To his Jewish associates, Paul (or Saul as he was known then) no doubt appeared highly disciplined in following the regimen of Jewish customs “being exceeding zealous for the traditions of my fathers.” He would have supported welfare for Jewish widows, tithed with all diligence, respected his elders and done all things necessary to advance in Judaism beyond many of his contemporaries (Gal. 1:14). The veneer looked good but inside there was greed, malice, envy and hatred. Inside, the flesh reigned.

We can empathize

Part of Paul’s problem is he was victimized by a common reaction that comes from defining religion in terms of rules. Once a man has kept the rules, he tends to feel he has done all that is necessary and relaxes from keeping the principles of God. “Do not touch, do not taste, do not handle,” rules of dress, vocabulary, reading materials, “These things indeed have an appearance of wisdom in self-imposed religion, false humility, and neglect of the body, but are of no value against the indulgence of the flesh” (Col. 2:21-23).

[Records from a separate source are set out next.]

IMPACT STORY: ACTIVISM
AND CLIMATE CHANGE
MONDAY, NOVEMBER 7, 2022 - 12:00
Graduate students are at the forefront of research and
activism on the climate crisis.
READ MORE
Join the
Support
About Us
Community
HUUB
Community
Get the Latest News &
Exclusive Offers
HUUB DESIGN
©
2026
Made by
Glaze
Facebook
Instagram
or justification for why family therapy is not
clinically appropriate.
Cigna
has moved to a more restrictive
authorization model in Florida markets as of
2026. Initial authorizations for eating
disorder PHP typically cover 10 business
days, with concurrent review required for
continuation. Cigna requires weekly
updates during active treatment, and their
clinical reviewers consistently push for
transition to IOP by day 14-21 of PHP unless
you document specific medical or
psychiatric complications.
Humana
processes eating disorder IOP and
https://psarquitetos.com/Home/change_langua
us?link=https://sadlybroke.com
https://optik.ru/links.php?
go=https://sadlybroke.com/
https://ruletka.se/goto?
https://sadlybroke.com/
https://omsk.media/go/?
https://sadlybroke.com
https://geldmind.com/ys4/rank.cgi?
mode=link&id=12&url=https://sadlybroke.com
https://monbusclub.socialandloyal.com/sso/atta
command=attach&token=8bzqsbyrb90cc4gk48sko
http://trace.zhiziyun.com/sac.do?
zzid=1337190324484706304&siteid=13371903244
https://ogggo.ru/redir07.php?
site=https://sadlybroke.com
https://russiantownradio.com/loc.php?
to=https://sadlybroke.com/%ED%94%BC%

Many of us know the phenomenon from personal experience. We exact of ourselves a certain regimen only to find in dismay all we have produced is an outer man who looks good to others, but inside us anger seethes, jealousy broods and hatred is building up.

We can examine ourselves

The great benefit of reflective Bible reading is that, with prayer, we can be led to see our inner man. This is vital because we are involved in a process in which the whole man is to be changed. God intends that our understanding be enlightened (a mental change), the character be made Christ-like (a moral change) and the body be immortalized (a physical change). The final step will only be experienced if, in the days of our mortality, the first two steps are realized.

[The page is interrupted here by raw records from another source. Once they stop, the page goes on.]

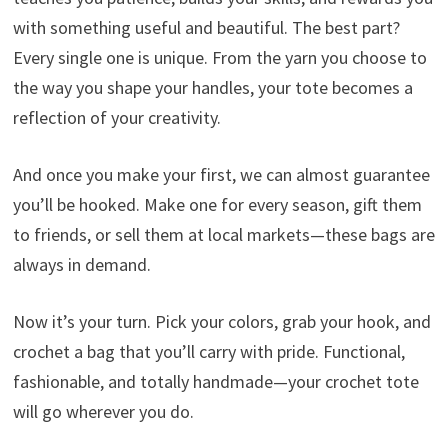
with something useful and beautiful. The best part?
Every single one is unique. From the yarn you choose to
the way you shape your handles, your tote becomes a
reflection of your creativity.
And once you make your first, we can almost guarantee
you’ll be hooked. Make one for every season, gift them
to friends, or sell them at local markets—these bags are
always in demand.
Now it’s your turn. Pick your colors, grab your hook, and
crochet a bag that you’ll carry with pride. Functional,
fashionable, and totally handmade—your crochet tote
will go wherever you do.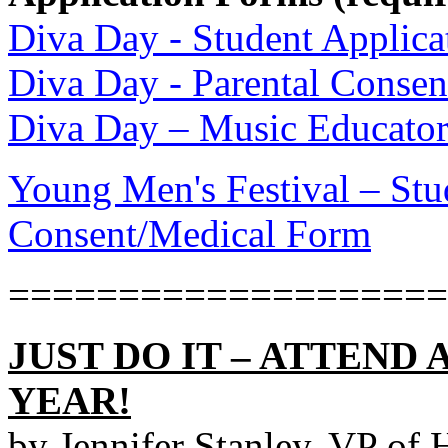
Diva Day - Student Applic
Diva Day - Parental Conse
Diva Day – Music Educator
Young Men's Festival – Stu
Consent/Medical Form
====================
JUST DO IT – ATTEND 
YEAR!
by Jennifer Stanley, VP of 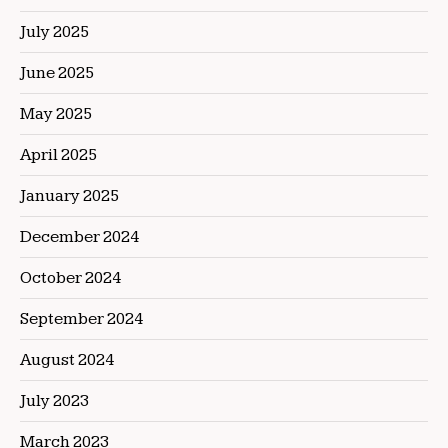
July 2025
June 2025
May 2025
April 2025
January 2025
December 2024
October 2024
September 2024
August 2024
July 2023
March 2023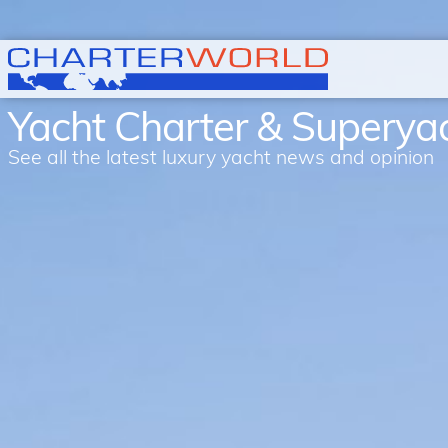
Yacht Charter & Supery
See all the latest luxury yacht news and opinion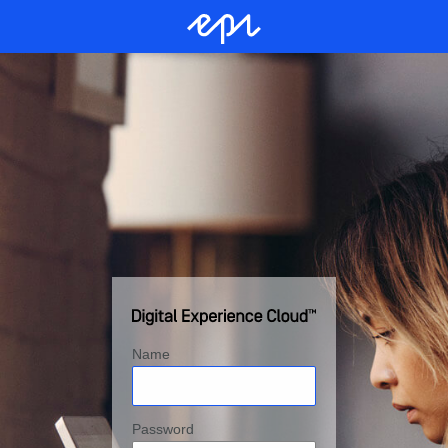
Name
Password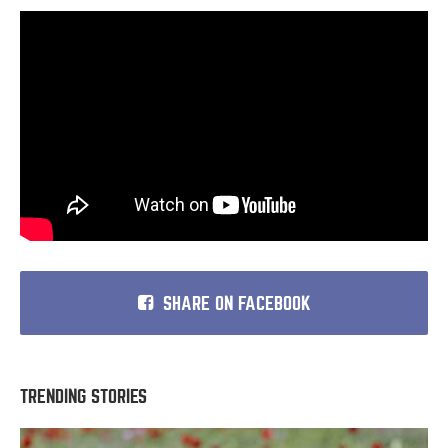
SHARE ON FACEBOOK
TRENDING STORIES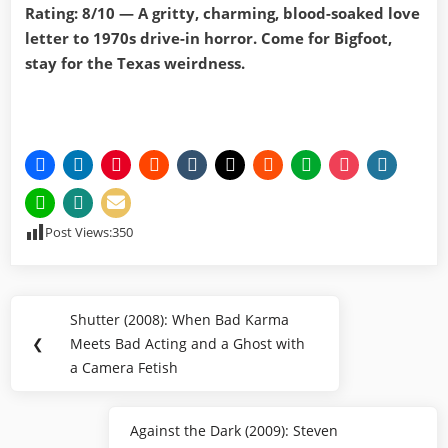
Rating: 8/10 — A gritty, charming, blood-soaked love
letter to 1970s drive-in horror. Come for Bigfoot,
stay for the Texas weirdness.
Post Views:
350
Post
Shutter (2008): When Bad Karma
Previous
navigation
❮
Meets Bad Acting and a Ghost with
Post:
a Camera Fetish
Against the Dark (2009): Steven
Next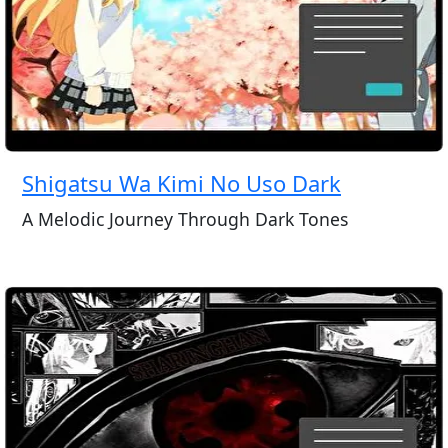
Shigatsu Wa Kimi No Uso Dark
A Melodic Journey Through Dark Tones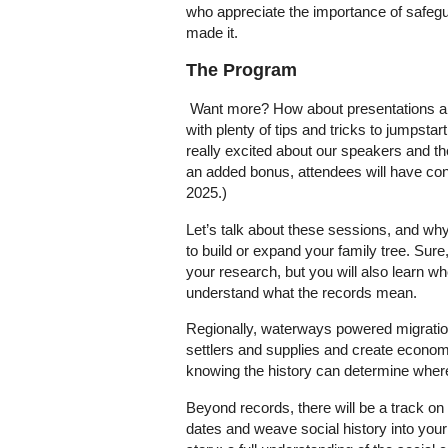
who appreciate the importance of safegua
made it.
The Program
Want more? How about presentations and
with plenty of tips and tricks to jumpsta
really excited about our speakers and t
an added bonus, attendees will have con
2025.)
Let’s talk about these sessions, and why
to build or expand your family tree. Sure
your research, but you will also learn w
understand what the records mean.
Regionally, waterways powered migration 
settlers and supplies and create economic 
knowing the history can determine wher
Beyond records, there will be a track o
dates and weave social history into your 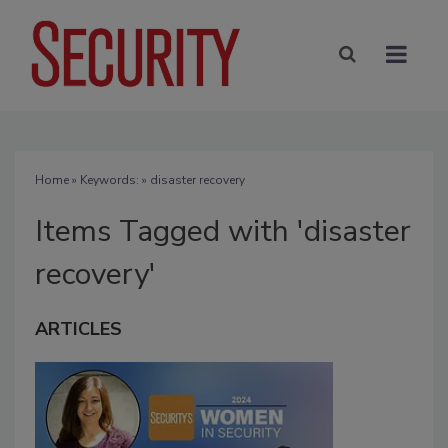
Home
» Keywords: » disaster recovery
Items Tagged with 'disaster
recovery'
ARTICLES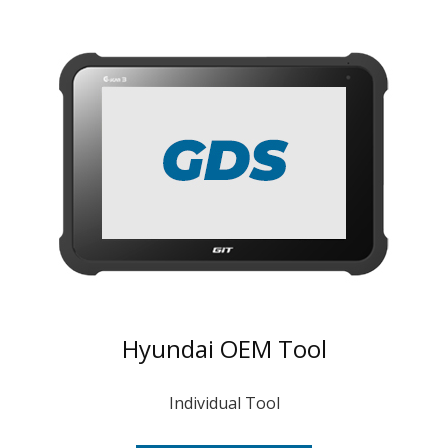
Hyundai OEM Tool
Individual Tool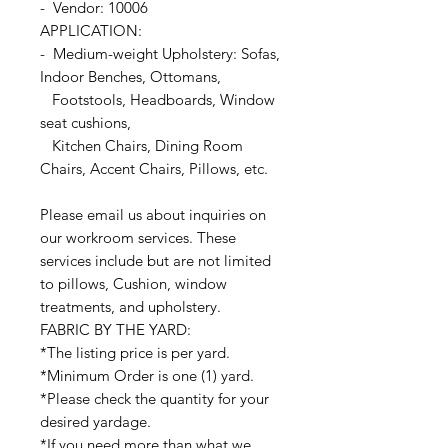
- Vendor: 10006
APPLICATION:
- Medium-weight Upholstery: Sofas,
Indoor Benches, Ottomans,
Footstools, Headboards, Window
seat cushions,
Kitchen Chairs, Dining Room
Chairs, Accent Chairs, Pillows, etc.
Please email us about inquiries on
our workroom services. These
services include but are not limited
to pillows, Cushion, window
treatments, and upholstery.
FABRIC BY THE YARD:
*The listing price is per yard.
*Minimum Order is one (1) yard.
*Please check the quantity for your
desired yardage.
*If you need more than what we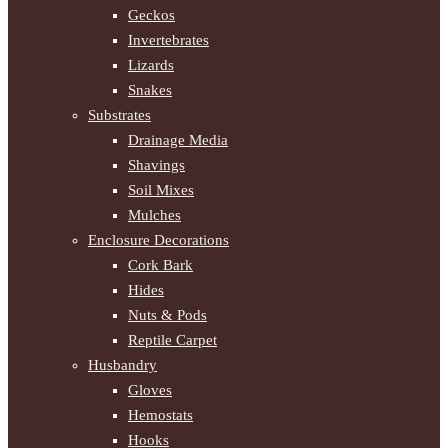
Geckos
Invertebrates
Lizards
Snakes
Substrates
Drainage Media
Shavings
Soil Mixes
Mulches
Enclosure Decorations
Cork Bark
Hides
Nuts & Pods
Reptile Carpet
Husbandry
Gloves
Hemostats
Hooks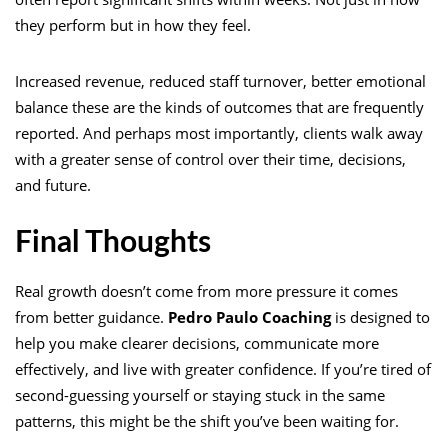
they perform but in how they feel.
Increased revenue, reduced staff turnover, better emotional
balance these are the kinds of outcomes that are frequently
reported. And perhaps most importantly, clients walk away
with a greater sense of control over their time, decisions,
and future.
Final Thoughts
Real growth doesn’t come from more pressure it comes
from better guidance.
Pedro Paulo Coaching
is designed to
help you make clearer decisions, communicate more
effectively, and live with greater confidence. If you’re tired of
second-guessing yourself or staying stuck in the same
patterns, this might be the shift you’ve been waiting for.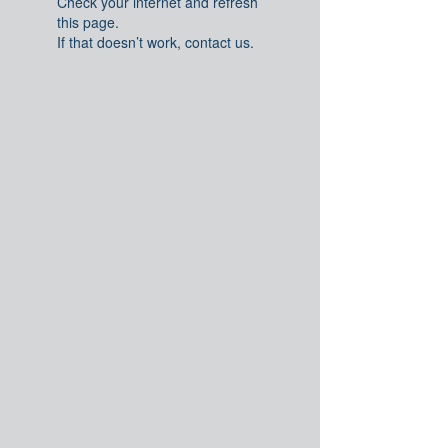
Check your internet and refresh
this page.
If that doesn’t work, contact us.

None of us wants to be denied immortality because all we have is a veneer of discipleship. Now is the time to sort out our motives and to “work out our salvation in fear and trembling.” There is thus great value in self-examination that should be ongoing and is brought to a special focus at the breaking of bread. Each of us understands the biblical perspective that one of our greatest challenges lies within for, “the heart is deceitful above all things and desperately wicked” (Jer. 17:9).

A veneer not enough

A veneer of civilization is much better than anarchy and any associa­tion with Christ is surely better than having none. But the Master is ultimately not interested in a conversion that is skin-deep. He wants the whole man. That’s why the apostle admonished:

“Put off, concerning your former conduct, the old man which grows corrupt according to the deceitful lusts, and be renewed in the spirit of your mind, and that you put on the new man which was created according to God, in true righteousness and holiness” (Eph. 4:22-24).

He is not talking here about our bodies but about our conduct, our minds. This involves our intellect, thoughts, motives, attitudes, speech and actions — the whole person, not just a veneer. The Lord will reject a veneer, He will only accept what is true all the way through. No wonder we sing the praise: “Now to Him who is able to keep you from falling, and to present you faultless before the presence of His glory with exceeding joy…be glory and majesty…Amen” (Jude 24-25).